# WHAT IS EXPECTED
Scan the data, and whenever a line contains "weight", copy it.

# GIVEN RECORDS
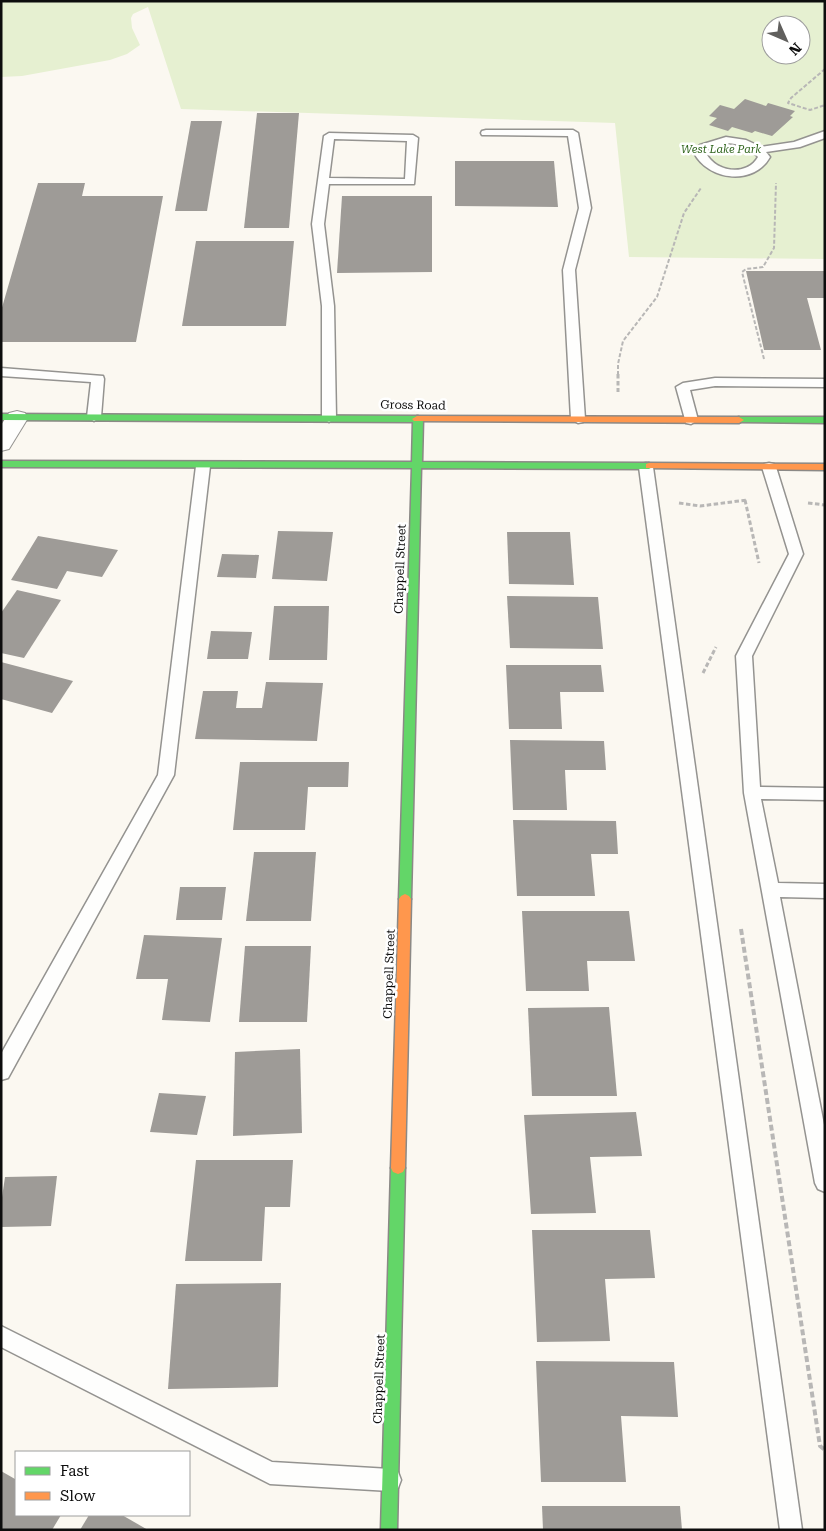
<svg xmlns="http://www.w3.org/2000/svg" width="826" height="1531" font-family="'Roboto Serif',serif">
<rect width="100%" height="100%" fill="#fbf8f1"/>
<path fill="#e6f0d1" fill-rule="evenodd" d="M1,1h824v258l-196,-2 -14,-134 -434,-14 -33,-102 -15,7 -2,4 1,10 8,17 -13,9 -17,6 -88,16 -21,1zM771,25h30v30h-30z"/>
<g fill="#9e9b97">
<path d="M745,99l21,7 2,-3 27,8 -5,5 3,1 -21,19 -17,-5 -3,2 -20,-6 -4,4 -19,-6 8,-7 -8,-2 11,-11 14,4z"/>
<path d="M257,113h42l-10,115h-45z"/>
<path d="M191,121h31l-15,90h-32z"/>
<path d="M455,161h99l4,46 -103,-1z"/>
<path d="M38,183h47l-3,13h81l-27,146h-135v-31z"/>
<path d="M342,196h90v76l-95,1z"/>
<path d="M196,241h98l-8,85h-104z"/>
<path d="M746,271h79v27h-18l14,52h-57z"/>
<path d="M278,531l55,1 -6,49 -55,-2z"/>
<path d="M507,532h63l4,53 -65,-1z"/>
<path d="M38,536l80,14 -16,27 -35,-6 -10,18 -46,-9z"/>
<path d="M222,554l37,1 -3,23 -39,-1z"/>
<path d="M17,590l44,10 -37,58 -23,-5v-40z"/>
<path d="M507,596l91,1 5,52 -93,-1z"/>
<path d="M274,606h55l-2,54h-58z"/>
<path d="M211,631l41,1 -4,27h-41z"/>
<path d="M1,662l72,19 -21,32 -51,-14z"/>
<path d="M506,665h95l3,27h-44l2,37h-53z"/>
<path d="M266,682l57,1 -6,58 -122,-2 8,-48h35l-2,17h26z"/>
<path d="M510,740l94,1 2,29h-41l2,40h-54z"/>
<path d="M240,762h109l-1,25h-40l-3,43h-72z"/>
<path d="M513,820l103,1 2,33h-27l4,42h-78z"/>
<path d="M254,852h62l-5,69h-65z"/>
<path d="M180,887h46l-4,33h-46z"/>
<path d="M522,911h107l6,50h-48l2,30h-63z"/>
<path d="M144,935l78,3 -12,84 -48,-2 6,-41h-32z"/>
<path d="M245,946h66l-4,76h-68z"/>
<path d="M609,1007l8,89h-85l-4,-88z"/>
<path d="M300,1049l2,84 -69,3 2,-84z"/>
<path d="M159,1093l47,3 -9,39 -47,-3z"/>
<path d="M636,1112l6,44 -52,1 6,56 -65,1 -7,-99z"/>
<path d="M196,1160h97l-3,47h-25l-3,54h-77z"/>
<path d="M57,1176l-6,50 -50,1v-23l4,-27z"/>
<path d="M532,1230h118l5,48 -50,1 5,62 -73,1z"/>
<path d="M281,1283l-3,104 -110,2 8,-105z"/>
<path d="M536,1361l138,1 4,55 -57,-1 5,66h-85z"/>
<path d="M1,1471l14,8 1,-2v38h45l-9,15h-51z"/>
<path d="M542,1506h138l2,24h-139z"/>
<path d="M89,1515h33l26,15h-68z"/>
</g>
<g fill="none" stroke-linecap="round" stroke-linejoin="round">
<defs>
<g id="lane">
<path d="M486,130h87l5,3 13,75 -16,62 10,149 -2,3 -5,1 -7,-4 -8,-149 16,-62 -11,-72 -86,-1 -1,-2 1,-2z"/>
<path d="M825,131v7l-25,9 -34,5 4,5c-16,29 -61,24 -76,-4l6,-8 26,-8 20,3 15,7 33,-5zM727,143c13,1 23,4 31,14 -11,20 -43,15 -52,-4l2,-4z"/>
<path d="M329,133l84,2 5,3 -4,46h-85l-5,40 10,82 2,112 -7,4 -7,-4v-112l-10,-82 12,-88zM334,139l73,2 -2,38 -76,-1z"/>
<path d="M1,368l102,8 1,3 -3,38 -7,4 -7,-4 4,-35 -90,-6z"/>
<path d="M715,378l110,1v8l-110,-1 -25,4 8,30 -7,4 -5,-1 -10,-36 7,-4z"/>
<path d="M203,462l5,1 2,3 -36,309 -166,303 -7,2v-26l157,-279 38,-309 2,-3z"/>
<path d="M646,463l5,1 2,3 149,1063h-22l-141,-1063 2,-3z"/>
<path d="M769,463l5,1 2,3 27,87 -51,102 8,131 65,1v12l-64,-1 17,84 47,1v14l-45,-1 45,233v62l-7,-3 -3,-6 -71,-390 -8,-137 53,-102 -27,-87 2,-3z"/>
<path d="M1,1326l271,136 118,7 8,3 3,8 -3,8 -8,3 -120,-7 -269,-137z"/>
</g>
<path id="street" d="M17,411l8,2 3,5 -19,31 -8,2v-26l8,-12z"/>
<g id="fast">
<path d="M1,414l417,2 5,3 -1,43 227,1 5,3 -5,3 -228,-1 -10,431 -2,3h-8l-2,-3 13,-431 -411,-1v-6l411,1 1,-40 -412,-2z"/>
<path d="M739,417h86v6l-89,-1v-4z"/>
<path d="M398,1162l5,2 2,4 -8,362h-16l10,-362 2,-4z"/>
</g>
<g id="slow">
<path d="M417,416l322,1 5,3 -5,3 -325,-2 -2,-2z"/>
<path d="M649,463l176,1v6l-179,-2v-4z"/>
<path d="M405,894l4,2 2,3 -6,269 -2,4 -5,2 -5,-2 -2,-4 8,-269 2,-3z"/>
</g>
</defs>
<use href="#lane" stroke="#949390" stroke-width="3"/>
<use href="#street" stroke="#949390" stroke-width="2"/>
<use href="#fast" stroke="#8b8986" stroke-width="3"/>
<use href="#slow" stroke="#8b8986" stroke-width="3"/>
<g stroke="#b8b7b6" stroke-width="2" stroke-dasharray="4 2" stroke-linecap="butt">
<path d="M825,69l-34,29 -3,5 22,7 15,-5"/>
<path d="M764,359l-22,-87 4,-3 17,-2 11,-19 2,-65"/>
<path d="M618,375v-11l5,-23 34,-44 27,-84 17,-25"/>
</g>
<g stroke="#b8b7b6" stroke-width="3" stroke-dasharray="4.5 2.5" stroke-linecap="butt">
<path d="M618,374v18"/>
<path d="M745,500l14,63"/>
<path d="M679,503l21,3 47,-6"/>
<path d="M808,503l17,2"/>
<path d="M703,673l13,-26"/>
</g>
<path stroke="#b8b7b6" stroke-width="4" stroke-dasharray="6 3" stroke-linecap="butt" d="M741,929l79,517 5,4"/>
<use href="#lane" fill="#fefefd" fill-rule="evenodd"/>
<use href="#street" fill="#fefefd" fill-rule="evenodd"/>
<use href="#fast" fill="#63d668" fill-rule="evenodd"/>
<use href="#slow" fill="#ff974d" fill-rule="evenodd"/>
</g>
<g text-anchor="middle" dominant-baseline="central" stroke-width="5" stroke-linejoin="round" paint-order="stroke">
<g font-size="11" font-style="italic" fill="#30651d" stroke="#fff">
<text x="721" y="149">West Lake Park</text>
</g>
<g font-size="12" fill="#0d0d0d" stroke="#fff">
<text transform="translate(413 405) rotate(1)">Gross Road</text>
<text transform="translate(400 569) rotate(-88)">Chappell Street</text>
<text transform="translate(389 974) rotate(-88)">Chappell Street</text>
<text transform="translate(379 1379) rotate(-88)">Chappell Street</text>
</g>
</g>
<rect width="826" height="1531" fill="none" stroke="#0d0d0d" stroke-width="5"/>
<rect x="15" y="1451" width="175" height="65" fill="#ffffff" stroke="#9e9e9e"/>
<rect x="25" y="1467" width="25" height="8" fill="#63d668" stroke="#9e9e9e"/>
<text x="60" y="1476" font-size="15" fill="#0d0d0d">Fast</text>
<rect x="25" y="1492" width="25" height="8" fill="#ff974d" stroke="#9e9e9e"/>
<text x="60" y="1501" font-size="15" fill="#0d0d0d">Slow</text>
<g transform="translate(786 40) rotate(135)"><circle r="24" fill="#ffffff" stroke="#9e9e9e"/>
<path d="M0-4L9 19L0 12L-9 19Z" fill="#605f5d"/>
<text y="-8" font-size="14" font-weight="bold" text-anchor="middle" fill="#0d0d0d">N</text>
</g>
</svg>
* * *
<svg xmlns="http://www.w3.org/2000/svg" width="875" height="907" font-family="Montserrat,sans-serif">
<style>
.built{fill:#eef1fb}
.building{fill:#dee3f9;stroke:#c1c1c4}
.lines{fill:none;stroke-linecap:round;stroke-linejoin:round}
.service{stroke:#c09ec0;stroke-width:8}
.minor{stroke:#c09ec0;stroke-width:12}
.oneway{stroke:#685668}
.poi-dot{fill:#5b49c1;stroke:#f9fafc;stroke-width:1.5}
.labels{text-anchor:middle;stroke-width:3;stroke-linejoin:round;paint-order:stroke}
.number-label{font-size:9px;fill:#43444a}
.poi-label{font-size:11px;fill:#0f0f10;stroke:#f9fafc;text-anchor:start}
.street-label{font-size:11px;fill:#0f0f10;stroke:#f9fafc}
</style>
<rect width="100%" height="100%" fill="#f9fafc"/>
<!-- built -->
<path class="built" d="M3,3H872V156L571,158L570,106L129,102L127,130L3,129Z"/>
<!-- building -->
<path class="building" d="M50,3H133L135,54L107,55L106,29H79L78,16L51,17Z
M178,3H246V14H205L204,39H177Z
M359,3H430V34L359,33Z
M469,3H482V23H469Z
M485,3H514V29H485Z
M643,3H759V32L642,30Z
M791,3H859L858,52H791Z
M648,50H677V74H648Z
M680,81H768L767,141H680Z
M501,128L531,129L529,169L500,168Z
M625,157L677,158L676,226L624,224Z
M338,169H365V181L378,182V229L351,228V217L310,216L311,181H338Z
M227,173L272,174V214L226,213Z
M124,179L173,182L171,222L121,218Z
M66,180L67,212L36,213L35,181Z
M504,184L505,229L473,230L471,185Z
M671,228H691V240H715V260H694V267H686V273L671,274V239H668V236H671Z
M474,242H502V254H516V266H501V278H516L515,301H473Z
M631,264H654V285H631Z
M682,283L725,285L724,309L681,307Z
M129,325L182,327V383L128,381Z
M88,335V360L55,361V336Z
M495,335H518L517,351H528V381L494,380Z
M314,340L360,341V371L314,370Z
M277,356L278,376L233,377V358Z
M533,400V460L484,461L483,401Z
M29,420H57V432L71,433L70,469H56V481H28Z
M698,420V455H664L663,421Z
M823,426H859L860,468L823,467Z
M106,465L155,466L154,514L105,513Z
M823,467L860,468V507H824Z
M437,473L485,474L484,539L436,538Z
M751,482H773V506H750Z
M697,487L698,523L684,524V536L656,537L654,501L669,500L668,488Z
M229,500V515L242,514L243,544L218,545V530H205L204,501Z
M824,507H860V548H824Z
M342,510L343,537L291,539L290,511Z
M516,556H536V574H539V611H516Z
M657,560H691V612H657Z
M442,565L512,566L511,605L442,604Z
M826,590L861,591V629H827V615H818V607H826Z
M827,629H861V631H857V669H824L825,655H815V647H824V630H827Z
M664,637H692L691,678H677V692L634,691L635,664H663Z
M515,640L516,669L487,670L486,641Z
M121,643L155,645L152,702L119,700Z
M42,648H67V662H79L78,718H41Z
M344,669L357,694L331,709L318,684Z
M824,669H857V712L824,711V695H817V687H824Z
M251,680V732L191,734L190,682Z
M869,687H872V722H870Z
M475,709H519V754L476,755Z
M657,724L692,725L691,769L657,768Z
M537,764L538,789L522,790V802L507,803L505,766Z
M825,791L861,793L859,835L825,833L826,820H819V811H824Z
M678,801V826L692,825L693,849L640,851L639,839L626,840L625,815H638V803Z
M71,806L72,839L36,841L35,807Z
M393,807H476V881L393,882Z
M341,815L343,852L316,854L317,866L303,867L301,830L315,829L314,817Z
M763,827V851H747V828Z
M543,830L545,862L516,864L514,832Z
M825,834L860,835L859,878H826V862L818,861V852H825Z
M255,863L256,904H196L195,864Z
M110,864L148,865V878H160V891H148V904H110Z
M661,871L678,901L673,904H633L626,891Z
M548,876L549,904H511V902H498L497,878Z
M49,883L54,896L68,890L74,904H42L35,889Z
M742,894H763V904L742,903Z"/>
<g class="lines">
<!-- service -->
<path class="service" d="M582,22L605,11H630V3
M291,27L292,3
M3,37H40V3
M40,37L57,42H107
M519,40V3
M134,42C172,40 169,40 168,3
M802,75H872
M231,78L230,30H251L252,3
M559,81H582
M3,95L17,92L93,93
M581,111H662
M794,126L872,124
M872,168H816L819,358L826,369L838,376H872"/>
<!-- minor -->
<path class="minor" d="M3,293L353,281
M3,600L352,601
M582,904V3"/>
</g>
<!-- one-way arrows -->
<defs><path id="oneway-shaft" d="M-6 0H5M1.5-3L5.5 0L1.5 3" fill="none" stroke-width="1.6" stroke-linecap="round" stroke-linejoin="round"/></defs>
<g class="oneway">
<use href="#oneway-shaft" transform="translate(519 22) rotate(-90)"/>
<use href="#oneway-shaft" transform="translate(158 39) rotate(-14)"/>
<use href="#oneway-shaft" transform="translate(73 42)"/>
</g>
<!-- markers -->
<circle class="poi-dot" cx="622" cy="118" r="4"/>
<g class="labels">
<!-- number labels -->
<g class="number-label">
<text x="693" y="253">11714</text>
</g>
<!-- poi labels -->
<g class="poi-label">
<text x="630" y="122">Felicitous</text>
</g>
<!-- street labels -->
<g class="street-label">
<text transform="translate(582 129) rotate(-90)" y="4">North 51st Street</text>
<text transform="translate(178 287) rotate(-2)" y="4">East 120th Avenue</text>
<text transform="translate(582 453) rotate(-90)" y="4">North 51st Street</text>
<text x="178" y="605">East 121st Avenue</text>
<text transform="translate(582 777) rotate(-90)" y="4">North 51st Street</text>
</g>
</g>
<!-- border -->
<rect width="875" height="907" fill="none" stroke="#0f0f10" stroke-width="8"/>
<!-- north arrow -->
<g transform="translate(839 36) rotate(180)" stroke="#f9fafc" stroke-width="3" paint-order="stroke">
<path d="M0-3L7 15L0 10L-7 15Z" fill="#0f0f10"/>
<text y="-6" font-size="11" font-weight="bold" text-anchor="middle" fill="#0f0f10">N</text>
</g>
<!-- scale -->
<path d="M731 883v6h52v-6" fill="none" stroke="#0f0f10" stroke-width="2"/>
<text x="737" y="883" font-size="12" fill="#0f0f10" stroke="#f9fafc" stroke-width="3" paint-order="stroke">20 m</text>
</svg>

# SOLUTION FOR THIS PROBLEM
<text y="-8" font-size="14" font-weight="bold" text-anchor="middle" fill="#0d0d0d">N</text>
<text y="-6" font-size="11" font-weight="bold" text-anchor="middle" fill="#0f0f10">N</text>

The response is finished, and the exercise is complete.